Here’s the thing. I don’t think it’s a systemic, organizational fix. While everyone will always say money is a priority, increased compensation won’t solve for this. Improving wellness initiatives won’t solve for this. Adding stay interviews into the mix won’t solve for this. 

Where to focus instead is on the daily experience. Focus on creating an environment where your people are excited to get up and “go” to work every day. They feel like they are a part of something they are proud of and can make a difference. They do work that fires them up and have opportunities to grow. They feel like they can bring their full selves to work and are comfortable expressing their ideas. They feel appreciated, seen and understood. The firm cares about them as human beings and less about how much money the firm can make from their efforts. And, by the way, this isn’t exclusive to just associates. It also applies to partners and business professionals.

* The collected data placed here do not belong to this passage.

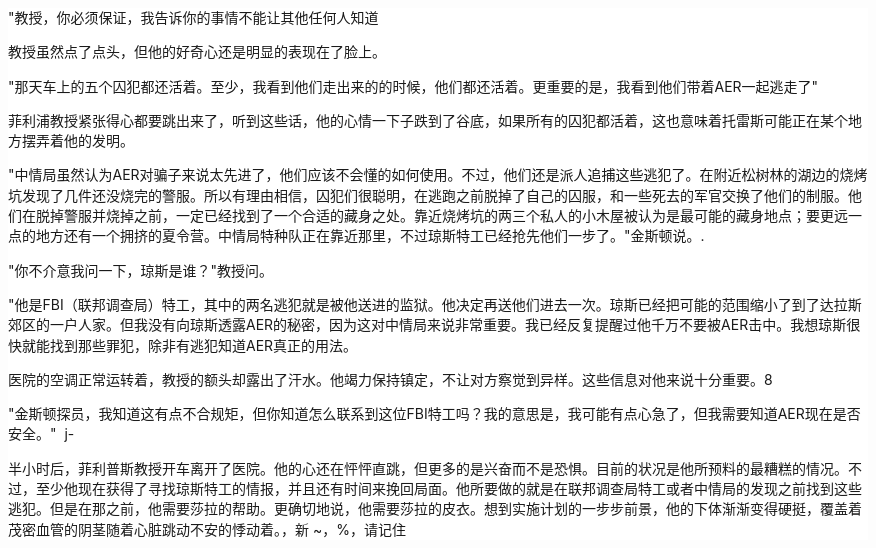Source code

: 




"教授，你必须保证，我告诉你的事情不能让其他任何人知道







教授虽然点了点头，但他的好奇心还是明显的表现在了脸上。







"那天车上的五个囚犯都还活着。至少，我看到他们走出来的的时候，他们都还活着。更重要的是，我看到他们带着AER一起逃走了"







菲利浦教授紧张得心都要跳出来了，听到这些话，他的心情一下子跌到了谷底，如果所有的囚犯都活着，这也意味着托雷斯可能正在某个地方摆弄着他的发明。





"中情局虽然认为AER对骗子来说太先进了，他们应该不会懂的如何使用。不过，他们还是派人追捕这些逃犯了。在附近松树林的湖边的烧烤坑发现了几件还没烧完的警服。所以有理由相信，囚犯们很聪明，在逃跑之前脱掉了自己的囚服，和一些死去的军官交换了他们的制服。他们在脱掉警服并烧掉之前，一定已经找到了一个合适的藏身之处。靠近烧烤坑的两三个私人的小木屋被认为是最可能的藏身地点；要更远一点的地方还有一个拥挤的夏令营。中情局特种队正在靠近那里，不过琼斯特工已经抢先他们一步了。"金斯顿说。.







"你不介意我问一下，琼斯是谁？"教授问。





"他是FBI（联邦调查局）特工，其中的两名逃犯就是被他送进的监狱。他决定再送他们进去一次。琼斯已经把可能的范围缩小了到了达拉斯郊区的一户人家。但我没有向琼斯透露AER的秘密，因为这对中情局来说非常重要。我已经反复提醒过他千万不要被AER击中。我想琼斯很快就能找到那些罪犯，除非有逃犯知道AER真正的用法。





医院的空调正常运转着，教授的额头却露出了汗水。他竭力保持镇定，不让对方察觉到异样。这些信息对他来说十分重要。8





"金斯顿探员，我知道这有点不合规矩，但你知道怎么联系到这位FBI特工吗？我的意思是，我可能有点心急了，但我需要知道AER现在是否安全。"  j-





半小时后，菲利普斯教授开车离开了医院。他的心还在怦怦直跳，但更多的是兴奋而不是恐惧。目前的状况是他所预料的最糟糕的情况。不过，至少他现在获得了寻找琼斯特工的情报，并且还有时间来挽回局面。他所要做的就是在联邦调查局特工或者中情局的发现之前找到这些逃犯。但是在那之前，他需要莎拉的帮助。更确切地说，他需要莎拉的皮衣。想到实施计划的一步步前景，他的下体渐渐变得硬挺，覆盖着茂密血管的阴茎随着心脏跳动不安的悸动着。，新 ~，%，请记住






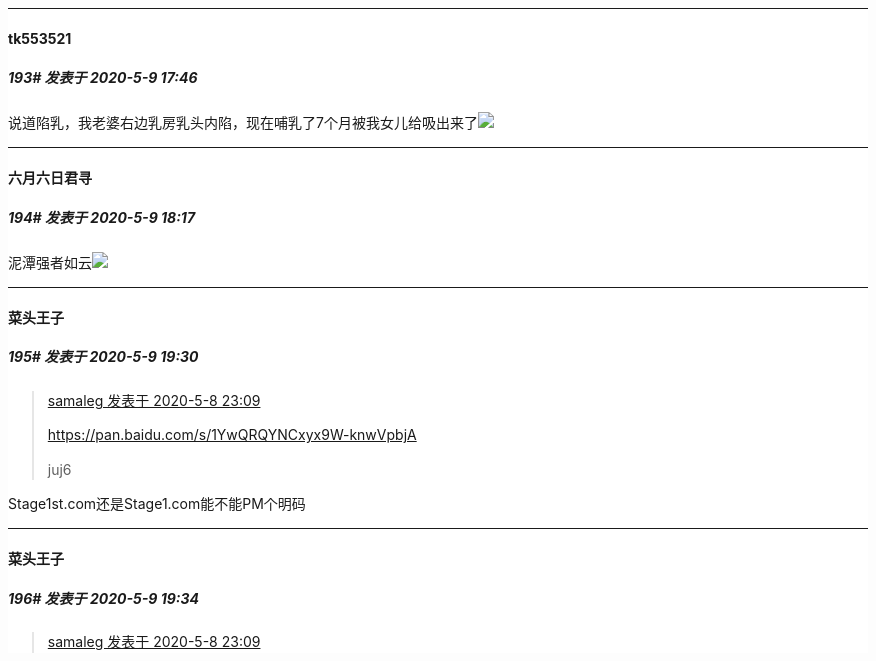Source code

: 



-----

####  tk553521  
##### 193#       发表于 2020-5-9 17:46




说道陷乳，我老婆右边乳房乳头内陷，现在哺乳了7个月被我女儿给吸出来了<img src="https://static.saraba1st.com/image/smiley/face2017/068.png" referrerpolicy="no-referrer">







-----

####  六月六日君寻  
##### 194#       发表于 2020-5-9 18:17




泥潭强者如云<img src="https://static.saraba1st.com/image/smiley/face2017/130.png" referrerpolicy="no-referrer">







-----

####  菜头王子  
##### 195#       发表于 2020-5-9 19:30



<blockquote><a href="httphttps://bbs.saraba1st.com/2b/forum.php?mod=redirect&amp;goto=findpost&amp;pid=47350500&amp;ptid=1933419" target="_blank">samaleg 发表于 2020-5-8 23:09</a>

https://pan.baidu.com/s/1YwQRQYNCxyx9W-knwVpbjA


juj6</blockquote>
Stage1st.com还是Stage1.com能不能PM个明码







-----

####  菜头王子  
##### 196#       发表于 2020-5-9 19:34



<blockquote><a href="httphttps://bbs.saraba1st.com/2b/forum.php?mod=redirect&amp;goto=findpost&amp;pid=47350500&amp;ptid=1933419" target="_blank">samaleg 发表于 2020-5-8 23:09</a>
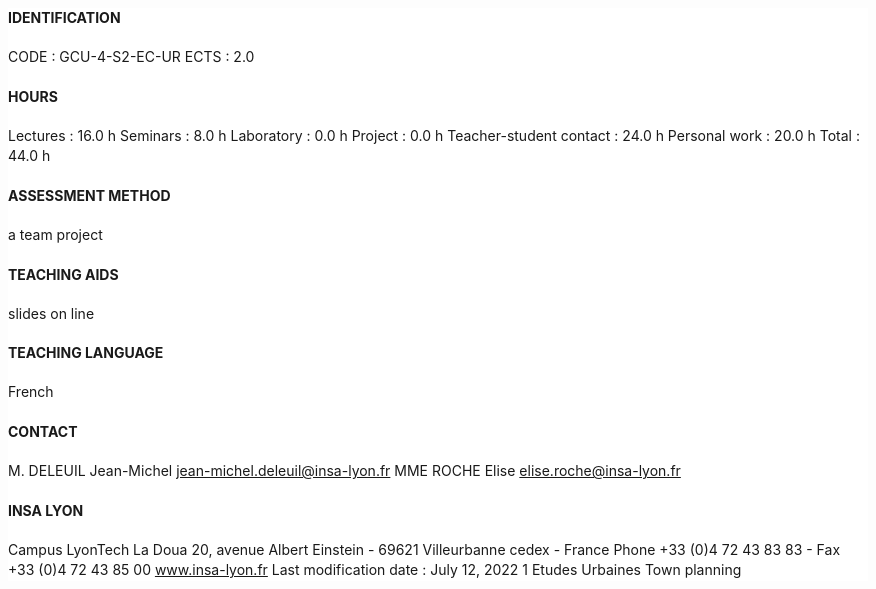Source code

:#### IDENTIFICATION

CODE :
GCU-4-S2-EC-UR
ECTS :
2.0

#### HOURS

Lectures :
16.0 h
Seminars :
8.0 h
Laboratory :
0.0 h
Project :
0.0 h
Teacher-student
contact :
24.0 h
Personal work :
20.0 h
Total :
44.0 h

#### ASSESSMENT METHOD

a team project

#### TEACHING AIDS

slides on line

#### TEACHING LANGUAGE

French

#### CONTACT

M. DELEUIL Jean-Michel
jean-michel.deleuil@insa-lyon.fr
MME ROCHE Elise
elise.roche@insa-lyon.fr

#### INSA LYON

Campus LyonTech La Doua
20, avenue Albert Einstein - 69621 Villeurbanne cedex - France
Phone +33 (0)4 72 43 83 83 - Fax +33 (0)4 72 43 85 00
www.insa-lyon.fr
Last modification date : July 12, 2022
1
Etudes Urbaines
Town planning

With “improving the daily experience” as your goal, they look at how you can improve or adjust. Look at how your people are being led or managed. Explore how teaming is (or isn’t) occurring. Examine an individual’s ability to be involved in decision making. Train on how to run a meeting so all perspectives are heard.

There are so many little things that add up to create an experience. The list could go on and on. (Review all my posts explaining Joychiever’s Hierarchy of Engagement for inspiration.)

The other thing you will realize when you engage in this exercise? It’s everyone’s responsibility. We all have a hand in creating the daily experience, even the associate.